=== Begin Enclosure ===

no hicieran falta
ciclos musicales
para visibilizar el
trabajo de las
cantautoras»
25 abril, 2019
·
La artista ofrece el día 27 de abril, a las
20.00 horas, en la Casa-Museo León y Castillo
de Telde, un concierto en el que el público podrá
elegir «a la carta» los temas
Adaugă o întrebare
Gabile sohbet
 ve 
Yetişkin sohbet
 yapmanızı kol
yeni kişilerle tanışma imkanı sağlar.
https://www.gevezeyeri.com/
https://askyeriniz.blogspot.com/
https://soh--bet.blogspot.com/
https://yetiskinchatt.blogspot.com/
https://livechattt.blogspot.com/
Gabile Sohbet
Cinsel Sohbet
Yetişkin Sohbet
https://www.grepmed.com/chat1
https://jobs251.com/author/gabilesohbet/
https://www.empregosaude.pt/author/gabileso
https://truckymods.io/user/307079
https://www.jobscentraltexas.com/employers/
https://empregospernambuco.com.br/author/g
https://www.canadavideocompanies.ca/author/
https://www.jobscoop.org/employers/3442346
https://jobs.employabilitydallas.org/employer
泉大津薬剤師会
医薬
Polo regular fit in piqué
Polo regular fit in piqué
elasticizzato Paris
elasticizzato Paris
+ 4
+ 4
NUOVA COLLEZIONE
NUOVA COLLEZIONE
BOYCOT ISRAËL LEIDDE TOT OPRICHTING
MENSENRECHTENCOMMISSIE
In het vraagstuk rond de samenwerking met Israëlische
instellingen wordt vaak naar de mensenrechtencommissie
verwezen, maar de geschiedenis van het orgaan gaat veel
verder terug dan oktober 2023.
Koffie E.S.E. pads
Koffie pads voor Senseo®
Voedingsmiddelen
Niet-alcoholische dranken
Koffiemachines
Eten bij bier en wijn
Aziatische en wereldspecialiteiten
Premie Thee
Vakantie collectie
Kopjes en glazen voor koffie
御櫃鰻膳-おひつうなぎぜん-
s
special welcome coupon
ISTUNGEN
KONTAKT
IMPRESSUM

=== End Enclosure ===

§ Exercise description: Update the part of the records that runs from their start through the line containing "Adaugă o întrebare", both ends included, by changing "concierto" to "recital" and keeping every other word the same.

§ Output of the exercise:
no hicieran falta
ciclos musicales
para visibilizar el
trabajo de las
cantautoras»
25 abril, 2019
·
La artista ofrece el día 27 de abril, a las
20.00 horas, en la Casa-Museo León y Castillo
de Telde, un recital en el que el público podrá
elegir «a la carta» los temas
Adaugă o întrebare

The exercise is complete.